*** Data excerpts ***
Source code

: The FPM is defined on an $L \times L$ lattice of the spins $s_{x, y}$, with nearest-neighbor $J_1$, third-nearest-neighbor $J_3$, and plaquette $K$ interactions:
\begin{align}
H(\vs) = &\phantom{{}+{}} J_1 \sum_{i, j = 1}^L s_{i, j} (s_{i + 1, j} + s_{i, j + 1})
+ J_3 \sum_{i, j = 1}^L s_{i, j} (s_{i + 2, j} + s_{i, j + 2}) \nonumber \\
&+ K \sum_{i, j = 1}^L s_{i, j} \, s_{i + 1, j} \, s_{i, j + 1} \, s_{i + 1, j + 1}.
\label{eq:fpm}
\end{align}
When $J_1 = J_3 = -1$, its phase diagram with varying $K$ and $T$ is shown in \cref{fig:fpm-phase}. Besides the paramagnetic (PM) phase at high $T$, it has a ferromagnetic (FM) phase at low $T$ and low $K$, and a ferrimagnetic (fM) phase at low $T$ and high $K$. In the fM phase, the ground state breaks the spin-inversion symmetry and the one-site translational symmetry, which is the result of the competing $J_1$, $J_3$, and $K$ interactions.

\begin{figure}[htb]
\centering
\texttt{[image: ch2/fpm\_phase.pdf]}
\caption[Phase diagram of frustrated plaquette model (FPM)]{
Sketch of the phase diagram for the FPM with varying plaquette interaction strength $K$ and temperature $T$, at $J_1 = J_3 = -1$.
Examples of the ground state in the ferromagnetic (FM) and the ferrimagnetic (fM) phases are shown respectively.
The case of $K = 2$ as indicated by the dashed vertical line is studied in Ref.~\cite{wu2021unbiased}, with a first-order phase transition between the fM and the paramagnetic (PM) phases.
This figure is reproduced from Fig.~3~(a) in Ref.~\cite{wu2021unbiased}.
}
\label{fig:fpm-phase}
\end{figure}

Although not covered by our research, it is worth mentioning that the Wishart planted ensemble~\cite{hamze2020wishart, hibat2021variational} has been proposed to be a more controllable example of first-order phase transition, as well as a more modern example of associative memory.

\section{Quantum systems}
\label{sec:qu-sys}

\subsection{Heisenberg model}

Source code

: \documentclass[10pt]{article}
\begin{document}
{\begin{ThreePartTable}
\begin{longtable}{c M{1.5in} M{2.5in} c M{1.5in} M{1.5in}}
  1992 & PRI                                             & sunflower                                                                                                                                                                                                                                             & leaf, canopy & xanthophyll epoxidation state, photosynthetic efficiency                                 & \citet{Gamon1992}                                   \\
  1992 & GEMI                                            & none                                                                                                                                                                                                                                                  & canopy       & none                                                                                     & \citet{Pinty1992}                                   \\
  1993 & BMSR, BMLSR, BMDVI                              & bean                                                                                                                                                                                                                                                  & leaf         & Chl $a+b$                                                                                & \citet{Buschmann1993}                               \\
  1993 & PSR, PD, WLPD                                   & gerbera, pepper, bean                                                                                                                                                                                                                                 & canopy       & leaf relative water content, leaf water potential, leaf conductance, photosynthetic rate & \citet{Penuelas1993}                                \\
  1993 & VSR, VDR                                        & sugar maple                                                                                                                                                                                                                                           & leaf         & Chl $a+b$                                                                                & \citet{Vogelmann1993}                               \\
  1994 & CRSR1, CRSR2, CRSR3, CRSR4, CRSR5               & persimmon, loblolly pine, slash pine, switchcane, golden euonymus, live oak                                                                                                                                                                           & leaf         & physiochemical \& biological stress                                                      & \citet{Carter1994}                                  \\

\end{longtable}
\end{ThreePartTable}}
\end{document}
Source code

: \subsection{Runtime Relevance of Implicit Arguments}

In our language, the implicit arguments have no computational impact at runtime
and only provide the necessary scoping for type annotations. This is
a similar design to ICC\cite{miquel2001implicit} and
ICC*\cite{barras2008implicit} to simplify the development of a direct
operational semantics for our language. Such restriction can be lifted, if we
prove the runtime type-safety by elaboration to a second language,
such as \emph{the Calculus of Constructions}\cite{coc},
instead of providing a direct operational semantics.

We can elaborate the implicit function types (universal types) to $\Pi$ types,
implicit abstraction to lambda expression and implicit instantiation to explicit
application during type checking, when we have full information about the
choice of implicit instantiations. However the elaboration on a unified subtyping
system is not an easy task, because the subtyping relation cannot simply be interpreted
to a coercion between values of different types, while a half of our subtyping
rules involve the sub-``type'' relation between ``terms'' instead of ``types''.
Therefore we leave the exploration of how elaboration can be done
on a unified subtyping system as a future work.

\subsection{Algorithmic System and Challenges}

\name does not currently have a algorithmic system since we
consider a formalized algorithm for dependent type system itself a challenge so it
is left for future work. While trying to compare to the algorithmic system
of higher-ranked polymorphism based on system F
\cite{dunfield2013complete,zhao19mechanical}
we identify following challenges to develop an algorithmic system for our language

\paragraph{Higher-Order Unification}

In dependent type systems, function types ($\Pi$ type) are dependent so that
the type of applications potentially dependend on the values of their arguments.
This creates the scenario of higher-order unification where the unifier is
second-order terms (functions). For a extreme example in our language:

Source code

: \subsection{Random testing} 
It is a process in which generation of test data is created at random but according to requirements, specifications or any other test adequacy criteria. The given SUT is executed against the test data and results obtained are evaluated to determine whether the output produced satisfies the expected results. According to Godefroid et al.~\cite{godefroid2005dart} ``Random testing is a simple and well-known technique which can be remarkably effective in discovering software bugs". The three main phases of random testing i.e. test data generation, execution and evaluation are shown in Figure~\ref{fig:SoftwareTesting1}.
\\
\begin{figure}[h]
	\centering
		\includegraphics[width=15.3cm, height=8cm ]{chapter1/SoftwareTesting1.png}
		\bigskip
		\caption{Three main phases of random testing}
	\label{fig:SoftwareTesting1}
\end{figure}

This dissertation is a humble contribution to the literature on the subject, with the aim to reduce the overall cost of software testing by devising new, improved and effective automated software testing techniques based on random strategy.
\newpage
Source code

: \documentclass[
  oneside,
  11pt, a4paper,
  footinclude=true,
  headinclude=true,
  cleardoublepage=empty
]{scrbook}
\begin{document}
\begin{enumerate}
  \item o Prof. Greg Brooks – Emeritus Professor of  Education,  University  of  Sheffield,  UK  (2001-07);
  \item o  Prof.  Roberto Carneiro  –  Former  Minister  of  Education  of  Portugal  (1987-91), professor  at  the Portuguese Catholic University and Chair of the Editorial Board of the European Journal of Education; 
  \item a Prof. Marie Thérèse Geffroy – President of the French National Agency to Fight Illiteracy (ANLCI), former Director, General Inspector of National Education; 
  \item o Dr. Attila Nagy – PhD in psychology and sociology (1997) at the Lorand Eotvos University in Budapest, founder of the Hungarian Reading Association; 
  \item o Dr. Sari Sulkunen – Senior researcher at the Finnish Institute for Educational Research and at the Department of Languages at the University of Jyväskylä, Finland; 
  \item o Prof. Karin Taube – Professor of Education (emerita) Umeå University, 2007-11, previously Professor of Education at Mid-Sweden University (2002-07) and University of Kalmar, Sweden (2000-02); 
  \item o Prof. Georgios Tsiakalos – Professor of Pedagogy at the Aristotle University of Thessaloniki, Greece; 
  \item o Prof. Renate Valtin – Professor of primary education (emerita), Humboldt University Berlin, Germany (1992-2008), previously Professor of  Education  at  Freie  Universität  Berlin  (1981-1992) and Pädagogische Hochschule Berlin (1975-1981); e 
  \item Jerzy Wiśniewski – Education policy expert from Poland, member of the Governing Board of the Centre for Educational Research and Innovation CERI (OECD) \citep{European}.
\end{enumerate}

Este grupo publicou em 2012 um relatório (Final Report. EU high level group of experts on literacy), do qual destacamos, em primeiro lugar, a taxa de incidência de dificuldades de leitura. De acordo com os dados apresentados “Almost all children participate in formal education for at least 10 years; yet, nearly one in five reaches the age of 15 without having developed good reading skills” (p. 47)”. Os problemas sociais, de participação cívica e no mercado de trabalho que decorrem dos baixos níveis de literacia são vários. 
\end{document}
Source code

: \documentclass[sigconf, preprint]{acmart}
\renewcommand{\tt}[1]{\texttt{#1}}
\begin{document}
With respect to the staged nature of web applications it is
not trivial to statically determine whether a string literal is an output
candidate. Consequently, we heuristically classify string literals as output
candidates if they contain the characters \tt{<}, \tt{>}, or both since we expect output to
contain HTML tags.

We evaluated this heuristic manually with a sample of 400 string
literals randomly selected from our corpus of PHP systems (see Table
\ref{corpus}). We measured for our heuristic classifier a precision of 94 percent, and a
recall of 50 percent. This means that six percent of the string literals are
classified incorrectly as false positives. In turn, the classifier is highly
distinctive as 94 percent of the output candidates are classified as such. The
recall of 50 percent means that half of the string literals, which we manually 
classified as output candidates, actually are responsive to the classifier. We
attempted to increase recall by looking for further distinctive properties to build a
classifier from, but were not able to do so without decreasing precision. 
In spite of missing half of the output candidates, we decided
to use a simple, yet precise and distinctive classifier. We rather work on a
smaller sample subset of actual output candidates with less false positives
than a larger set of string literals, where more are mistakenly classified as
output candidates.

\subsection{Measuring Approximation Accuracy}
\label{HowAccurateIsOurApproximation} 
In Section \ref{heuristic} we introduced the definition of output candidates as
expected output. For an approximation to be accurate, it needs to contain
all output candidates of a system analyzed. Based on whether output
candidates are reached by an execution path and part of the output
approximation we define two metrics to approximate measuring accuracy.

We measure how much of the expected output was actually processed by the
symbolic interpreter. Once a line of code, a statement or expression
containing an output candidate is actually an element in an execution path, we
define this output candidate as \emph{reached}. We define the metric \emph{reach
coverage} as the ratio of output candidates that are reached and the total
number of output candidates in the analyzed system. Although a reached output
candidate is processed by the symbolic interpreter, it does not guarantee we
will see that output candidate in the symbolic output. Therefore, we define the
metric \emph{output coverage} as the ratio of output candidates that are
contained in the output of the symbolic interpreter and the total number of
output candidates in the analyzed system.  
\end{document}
***
Problem details: Go through the listing, find each line with the word "bean", and copy it.

Your response:
  1993 & BMSR, BMLSR, BMDVI                              & bean                                                                                                                                                                                                                                                  & leaf         & Chl $a+b$                                                                                & \citet{Buschmann1993}                               \\
  1993 & PSR, PD, WLPD                                   & gerbera, pepper, bean                                                                                                                                                                                                                                 & canopy       & leaf relative water content, leaf water potential, leaf conductance, photosynthetic rate & \citet{Penuelas1993}                                \\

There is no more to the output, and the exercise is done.